Rusia menjadi negara yang paling disorot terkait kasus ini. Hal ini lantaran banyak atlet mereka yang tersandung permasalahan doping. Sebanyak 100 lebih atlet Rusia dari berbagai cabang olahraga harus gagal tampil di Olimpiade lantaran positif doping. Atlet dari cabang olahraga atletik jadi yang paling banyak terganjal kasus doping.
Kondisi ini sempat memunculkan ide agar Rusia dilarang tampil di Olimpiade 2016. Komite Olimpiade Internasional (IOC) sempat mempertimbangkan ide ini, namun pada akhirnya tetap memperbolehkan Rusia berpartisipasi, meski para atlet yang ingin berkompetisi harus melewati serangkaian tes yang membuktikan mereka bersih dari doping.
Dengan segala kekecewaannya, Presiden Rusia, Vladimir Putin tetap mendukung para atlet yang berangkat ke Olimpiade.
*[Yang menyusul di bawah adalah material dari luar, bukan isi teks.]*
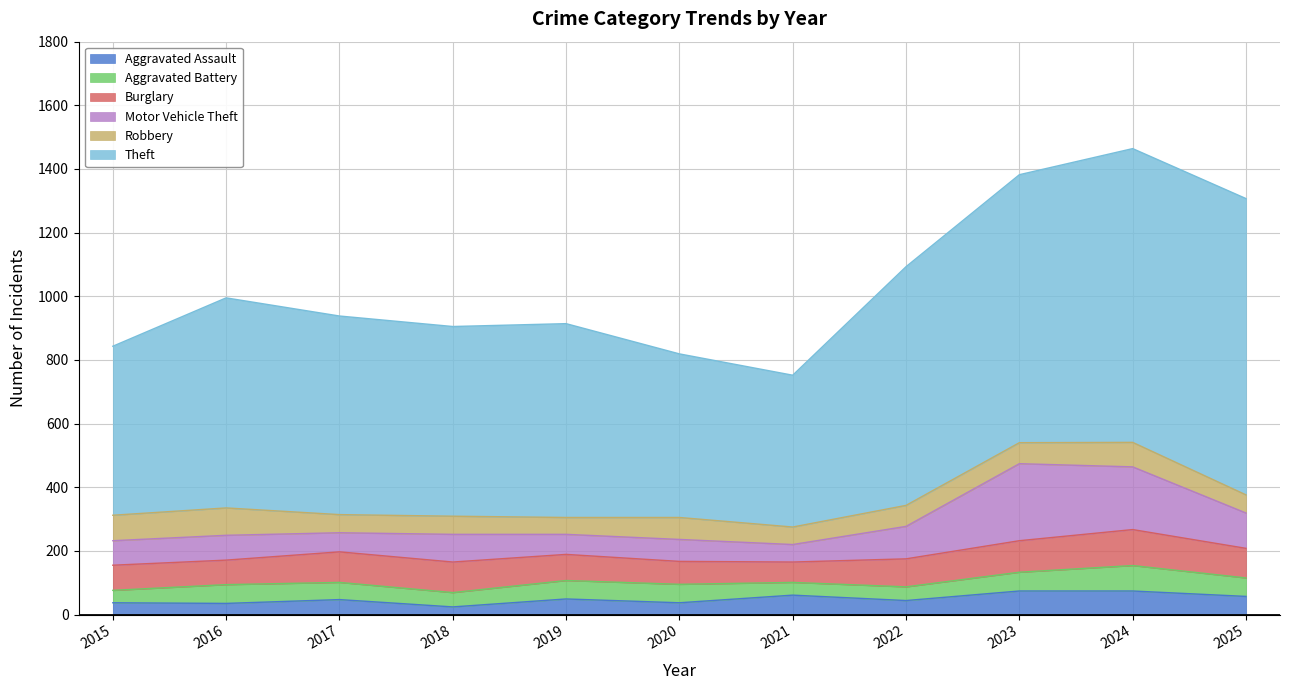

What is the value of the Robbery point at the 3rd from the left?

57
Ia berpesan agar para atlet yang bertanding bisa mengeluarkan kemampuan terbaik dan memberikan kebanggaan buat atlet lain yang tidak bisa ikut Olimpiade.
Terlepas dari problematika yang dihadapi Brasil dan Rusia, Olimpiade 2016 akan resmi dibuka pada Jumat 5 Agustus atau Sabtu pagi WIB. Puluhan ribu atlet dari 207 negara, termasuk Indonesia siap bertarung memperebutkan medali emas.
Indonesia sendiri datang ke Rio dengan bermodalkan 28 atlet yang akan bertarung di tujuh cabang olahraga seperti bulu tangkis, renang, atletik, angkat besi, dayung, panahan, dan sepeda BMX.
Kontingen merah-putih datang dengan membawa satu misi, yakni mengembalikan tradisi meraih medali emas yang gagal dipertahankan pada Olimpiade empat tahun lalu di London, Inggris.
Well, mampukah Hendra Setiawan dan kawan-kawan mewujudkan ambisi tersebut? Kita doakan saja.